NVIDIA Releases Quantized Qwen3 35B MoE in FP4 Format for Local Inference

Editorial illustration for: NVIDIA Releases Quantized Qwen3 35B MoE in FP4 Format for Local Inference

NVIDIA published a quantized build of Qwen3-35B-A3B on Hugging Face under the nvidia/Qwen3.6-35B-A3B-NVFP4 repository, targeting developers who run large language models locally on NVIDIA hardware.

The base model uses a Mixture of Experts (MoE) architecture - meaning it has roughly 35 billion total parameters but activates only about 3 billion of them per generation step. That design makes it faster to run and less memory-hungry than a standard 35 billion parameter model where every weight is active on every token.

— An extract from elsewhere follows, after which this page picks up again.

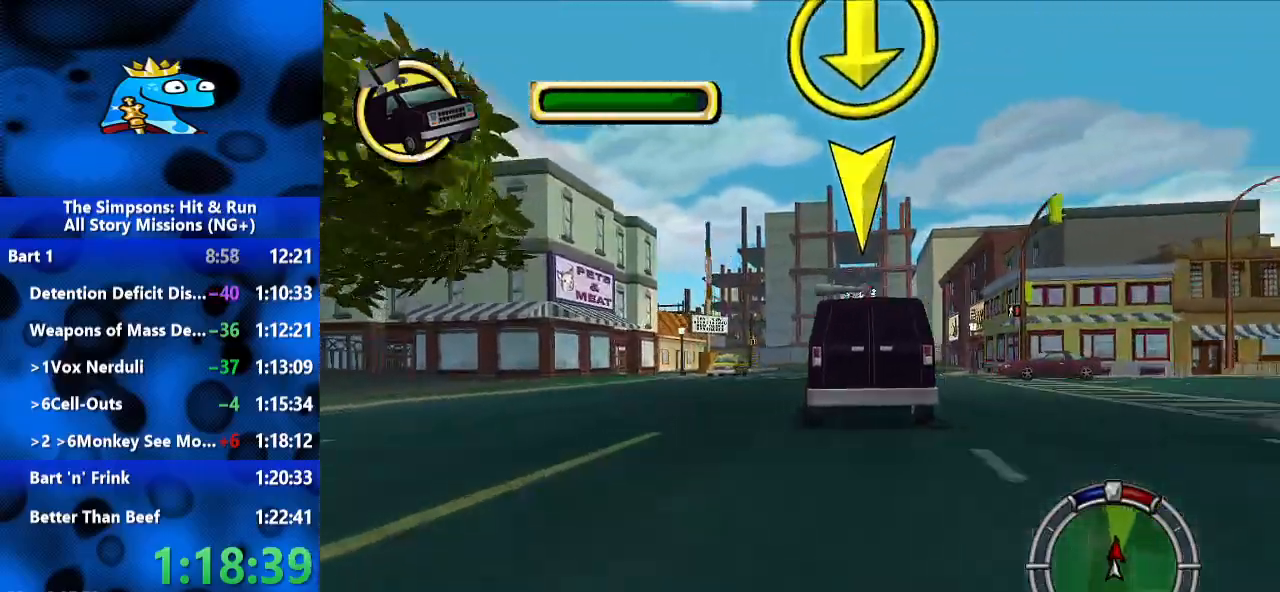
{"dt_ms": 500, "buttons": [], "left_stick": "center", "right_stick": "center", "events": [[300, "left_stick", "right"], [467, "left_stick", "center"]]}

NVFP4 is NVIDIA's 4-bit floating point quantization format, which compresses the model's weights to roughly one-quarter the memory footprint of a standard 16-bit (FP16) version. The format is optimized for NVIDIA's Hopper-generation hardware - H100 and H200 data center GPUs - and Ada Lovelace consumer cards like the RTX 4090. Older RTX 30-series GPUs lack the tensor core support the format requires.

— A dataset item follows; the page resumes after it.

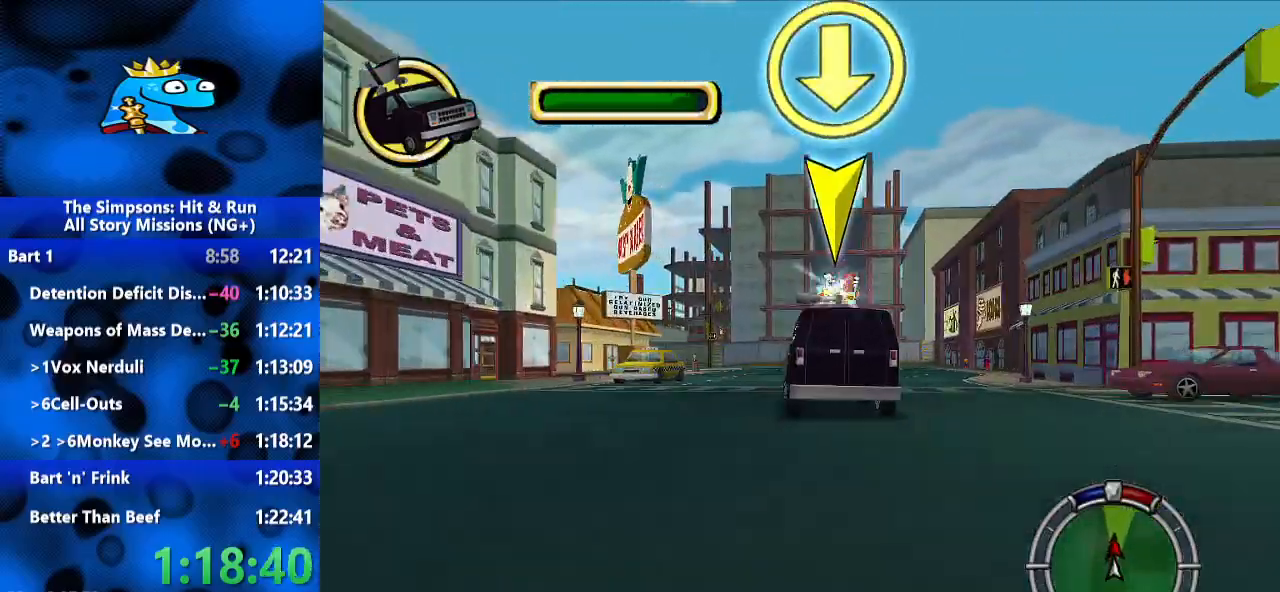
{"dt_ms": 500, "buttons": [], "left_stick": "center", "right_stick": "center", "events": [[33, "L2", "down"], [233, "L2", "up"]]}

For developers with compatible hardware, this makes running a 35B-class model on a single consumer GPU a practical option rather than a data center project. Qwen3's MoE models have benchmarked competitively against dense models two to three times their active parameter count in reasoning and coding tasks, so the architecture's efficiency doesn't mean weak performance.

NVIDIA has been building out a library of optimized model releases on Hugging Face for several months, typically taking popular open-source models and releasing NVFP4 builds to reduce the setup friction for local deployment on their hardware ecosystem.